[EXERCISE DATA]
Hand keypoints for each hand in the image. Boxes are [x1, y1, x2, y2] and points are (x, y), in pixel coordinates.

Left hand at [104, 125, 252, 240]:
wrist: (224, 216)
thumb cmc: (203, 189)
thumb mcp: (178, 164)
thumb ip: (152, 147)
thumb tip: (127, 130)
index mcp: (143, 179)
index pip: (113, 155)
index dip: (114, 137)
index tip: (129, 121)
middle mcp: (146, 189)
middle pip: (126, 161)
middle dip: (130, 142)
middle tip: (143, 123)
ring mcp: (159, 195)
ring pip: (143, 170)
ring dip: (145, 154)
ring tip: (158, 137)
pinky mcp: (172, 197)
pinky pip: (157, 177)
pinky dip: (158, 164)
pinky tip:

[EXERCISE DESCRIPTION] The entries are to be repeated exactly, with nothing altered.

[ANSWER SPACE]
Hand keypoints for each hand in the image. Boxes are [x1, y1, x2, y2] and points are (x, y), in pixel coordinates.

Left hand at [104, 125, 252, 240]:
wrist: (224, 216)
thumb cmc: (203, 189)
thumb mcp: (178, 164)
thumb ip: (152, 147)
thumb tip: (127, 130)
index mcp: (143, 179)
index pip: (113, 155)
index dip: (114, 137)
index tip: (129, 121)
middle mcp: (146, 189)
middle pip: (126, 161)
middle dip: (130, 142)
middle tip: (143, 123)
ring mcp: (159, 195)
ring pip: (143, 170)
ring dip: (145, 154)
ring tip: (158, 137)
pinky mcp: (172, 197)
pinky pip: (157, 177)
pinky dip: (158, 164)
pinky tip:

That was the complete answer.